Gradient based sample selection for online continual learning

13 Feb 2020

Introduction

Use of replay buffer (and rehearsal) is a common technique for mitigating catastrophic forgetting.
The paper builds on this idea but focuses on the sample selection aspect ie, which data points to store in the replay buffer.
It formulates sample selection as a constraint minimization problem and shows that the proposed formulation is equivalent to maximizing the diversity of the samples with respect to parameter gradient.
Link to the paper

Supervised learning tasks
Online stream of data (i.e., one or few datapoints accessed at a time).
When considering the $t^{th}$ task, the objective is: minimize the loss on the current task without increasing the loss on any of the previous tasks.
The above constraint can be rephrased as $dot(g_t, g_i) \gt 0 \forall i \in [0, t-1]$ where $g_t$ is the gradient for the $t^{th}$ task.
This is equivalent to saying that the current task gradient should not interfere negatively with the previous task gradient.

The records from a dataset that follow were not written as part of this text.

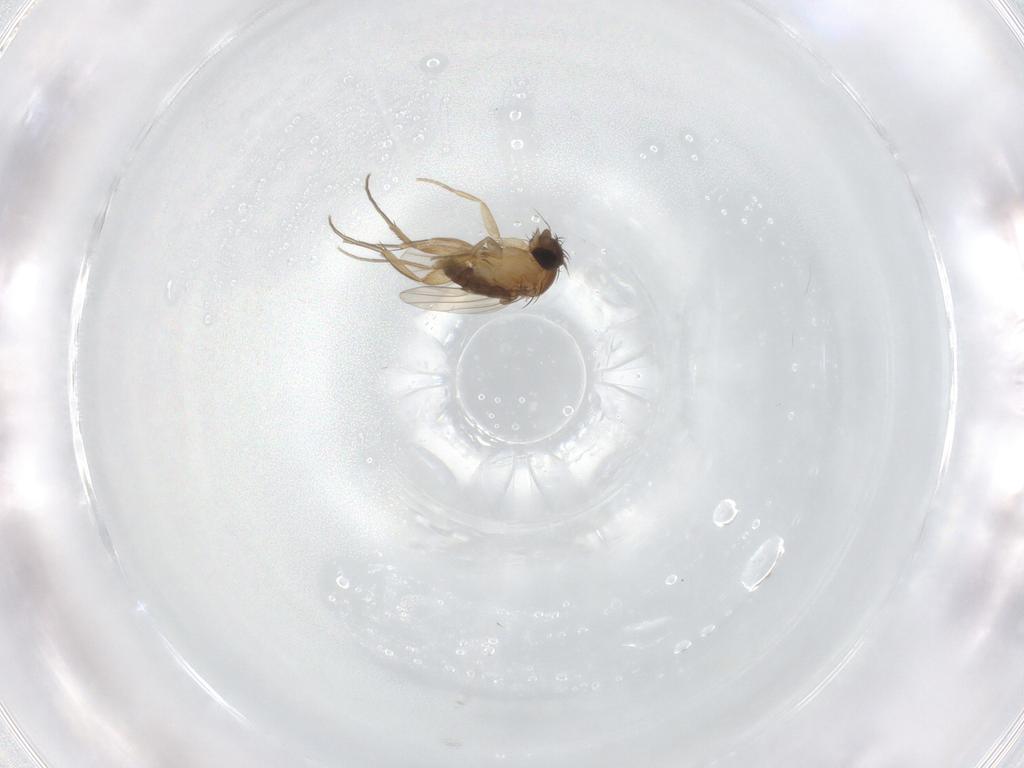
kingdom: Animalia
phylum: Arthropoda
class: Insecta
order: Diptera
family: Phoridae
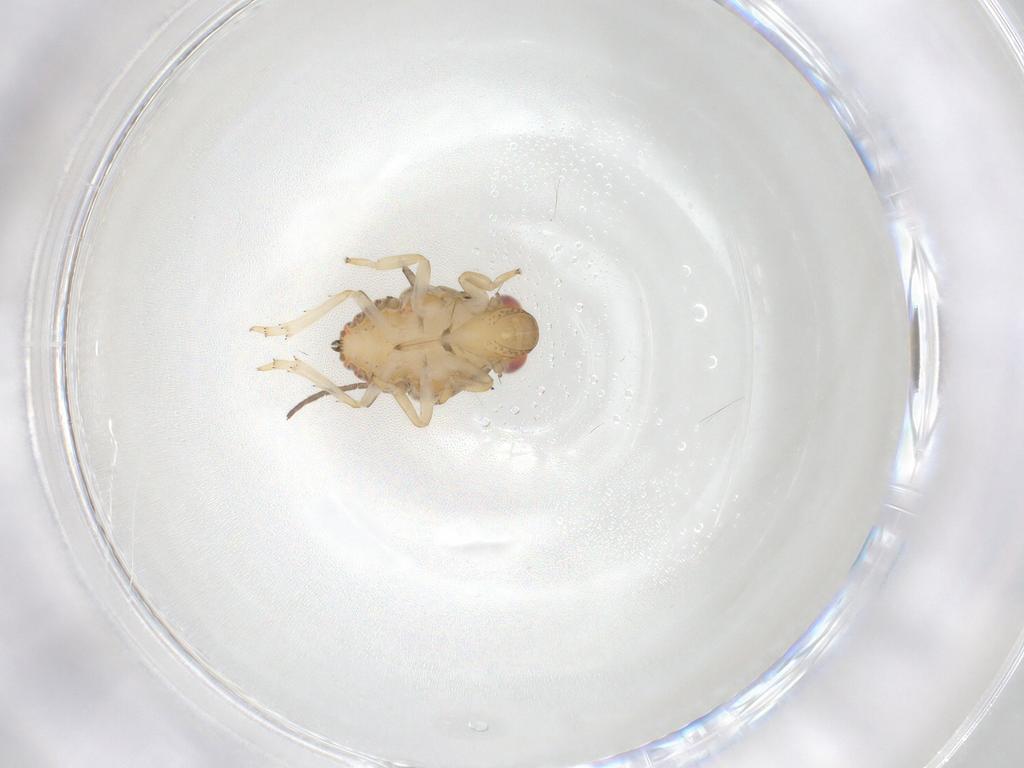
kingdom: Animalia
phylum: Arthropoda
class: Insecta
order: Hemiptera
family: Issidae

In practice, the gradient constraint is enforced only over the examples in the minibatch (and not the full dataset).
The paper interprets the constraint satisfaction problem as approximating an optimal feasible region (in the gradient space) where current task performance can be improved without hurting the performance on the previous tasks.
The approximate region (of the shape of a polyhedral convex cone) is determined using only the examples from the replay buffer. Hence, the optimal region (defined for the entire dataset) would be contained within the approximate region.
The size of the approximate region can be measured in terms of the solid angle defined by the intersection between the approximate region and a unit sphere.
The paper argues that the approximate region can be made smaller by reducing the angle between each pair of gradients.
The set of points, satisfying the constraint, can be computed using the Integer Quadratic Programming (IQP).
Given that the problem setup is online learning, using IDP for every new data point is not feasible.
An in-exact, greedy alternative is suggested where a score is maintained for each example in the buffer.
When a new datapoint comes in, the score is computed and used to decide if the existing datapoint in the buffer should be replaced.
The score is the maximal cosine similarity of the current example with a random sample in the buffer.

Benchmarks
- Disjoint MNIST
- Permuted MNIST
- Disjoint CIFAR10
Shared head setup
Baselines for sample selection
- Randomly select examples to keep in the buffer.
- Perform clustering - either in the feature space or in the gradient space.
- Use IQP to select the examples. This approach is not used for CIFAR10, as it is computationally costly.
- It would be interesting if the paper had considered baselines like selecting samples which had the largest loss.
The proposed greedy approach outperforms the other methods.
In an ablation experiment, the paper shows that the proposed approach works better than reservoir sampling (when the underlying data distribution is imbalanced).
Another experiment compares the proposed approach with Gradient Episodic Memory and iCaRL. For Permuted and Disjoint MNIST, the different methods perform quite similar though the proposed approach performs better on Disjoint CIFAR10.